I would like to avoid for loops since the dataframe has tens of millions of rows.
Create helper Series by compare shifted START column per group and use it for groupby:
s = df.loc[df.groupby('KEY')['START'].shift(-1) == df['END'], 'END']
s = s.combine_first(df['START'])
print (s)
0 2017-01-01
1 2017-01-23
2 2017-01-23
3 2017-02-02
4 2017-02-02
Name: END, dtype: datetime64[ns]
df = df.groupby(['KEY', s], as_index=False).agg({'START':'first','END':'last','VALUE':'sum'})
print (df)
KEY VALUE START END
0 A 2.1 2017-01-01 2017-01-16
1 A 5.0 2017-01-28 2017-03-01
2 B 6.0 2017-01-01 2017-02-10
The answer from jezrael works like a charm if there are only two consecutive rows to aggregate.

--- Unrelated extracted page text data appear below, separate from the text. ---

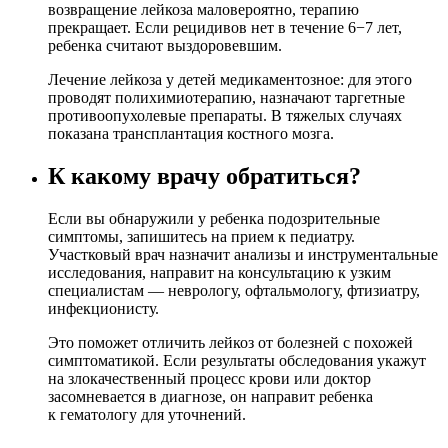
возвращение лейкоза маловероятно, терапию
прекращает. Если рецидивов нет в течение 6−7 лет,
ребенка считают выздоровевшим.
Лечение лейкоза у детей медикаментозное: для этого
проводят полихимиотерапию, назначают таргетные
противоопухолевые препараты. В тяжелых случаях
показана трансплантация костного мозга.
К какому врачу обратиться?
Если вы обнаружили у ребенка подозрительные
симптомы, запишитесь на прием к педиатру.
Участковый врач назначит анализы и инструментальные
исследования, направит на консультацию к узким
специалистам — неврологу, офтальмологу, фтизиатру,
инфекционисту.
Это поможет отличить лейкоз от болезней с похожей
симптоматикой. Если результаты обследования укажут
на злокачественный процесс крови или доктор
засомневается в диагнозе, он направит ребенка
к гематологу для уточнений.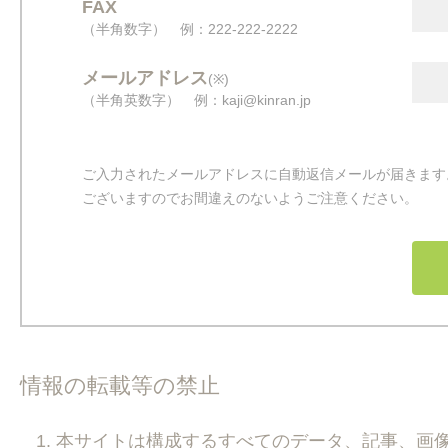
FAX
（半角数字） 例：222-222-2222
メールアドレス
(※)
（半角英数字） 例：kaji@kinran.jp
ご入力されたメールアドレスに自動返信メールが届きます
ございますのでお間違えのないようご注意ください。
情報の転載等の禁止
本サイトは構成するすべてのデータ、記事、画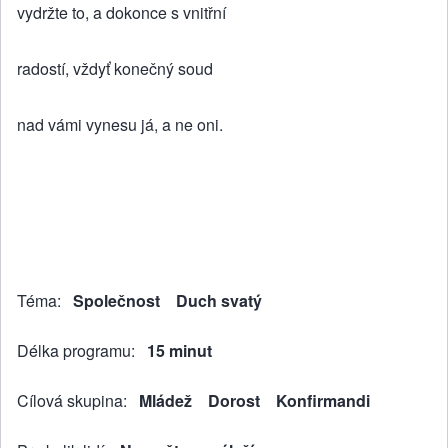
vydržte to, a dokonce s vnitřní
radostí, vždyť konečný soud
nad vámi vynesu já, a ne oni.
Téma
Společnost
Duch svatý
Délka programu
15 minut
Cílová skupina
Mládež
Dorost
Konfirmandi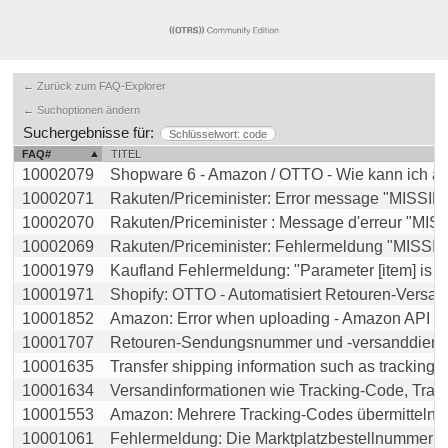
← Zurück zum FAQ-Explorer
← Suchoptionen ändern
Suchergebnisse für:
Schlüsselwort: code
FAQ#
TITEL
10002079
Shopware 6 - Amazon / OTTO - Wie kann ich auf
10002071
Rakuten/Priceminister: Error message "MISSIN
10002070
Rakuten/Priceminister : Message d'erreur "MISSI
10002069
Rakuten/Priceminister: Fehlermeldung "MISSIN
10001979
Kaufland Fehlermeldung: "Parameter [item] is mis
10001971
Shopify: OTTO - Automatisiert Retouren-Versandd
10001852
Amazon: Error when uploading - Amazon API res
10001707
Retouren-Sendungsnummer und -versanddienstlei
10001635
Transfer shipping information such as tracking co
10001634
Versandinformationen wie Tracking-Code, Transpo
10001553
Amazon: Mehrere Tracking-Codes übermitteln
10001061
Fehlermeldung: Die Marktplatzbestellnummer XX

In the new example, it would not aggregate the last three rows for KEY = A.
KEY START END VALUE
0 A 2017-01-01 2017-01-16 2.1
1 B 2017-01-01 2017-01-23 4.3
2 B 2017-01-23 2017-02-10 1.7
3 A 2017-01-28 2017-02-02 4.2
4 A 2017-02-02 2017-03-01 0.8
5 A 2017-03-01 2017-03-23 1.0
The following solution (slight modification of jezrael's solution) enables to aggregate all rows that should be aggregated:
df = df.sort_values(by='START')
idx = df.groupby('KEY')['START'].shift(-1) != df['END']
df['DATE'] = df.loc[idx, 'START']
df['DATE'] = df.groupby('KEY').DATE.fillna(method='backfill')
df = (df.groupby(['KEY', 'DATE'], as_index=False)
.agg({'START': 'first', 'END': 'last', 'VALUE': 'sum'})
.drop(['DATE'], axis=1))
Which gives:
KEY START END VALUE
0 A 2017-01-01 2017-01-16 2.1
1 A 2017-01-28 2017-03-23 6.0
2 B 2017-01-01 2017-02-10 6.0
Thanks #jezrael for the elegant approach!